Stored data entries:
+ + + + + + +

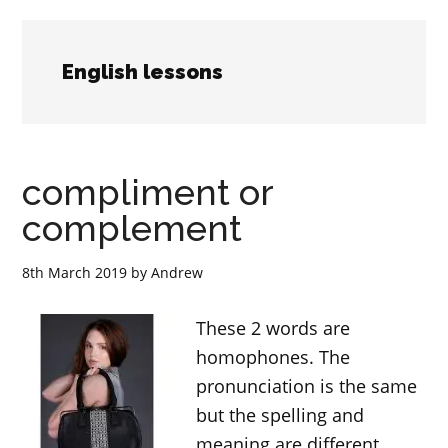
English lessons
compliment or
complement
8th March 2019
by
Andrew
These 2 words are
homophones. The
pronunciation is the same
but the spelling and
meaning are different.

+ + + + + + +

▶ [Problem statement]:
Retype all the entries word for word; the pictures stay out.

▶ [Task solution]:
English lessons
compliment or
complement
8th March 2019
by
Andrew
These 2 words are
homophones. The
pronunciation is the same
but the spelling and
meaning are different.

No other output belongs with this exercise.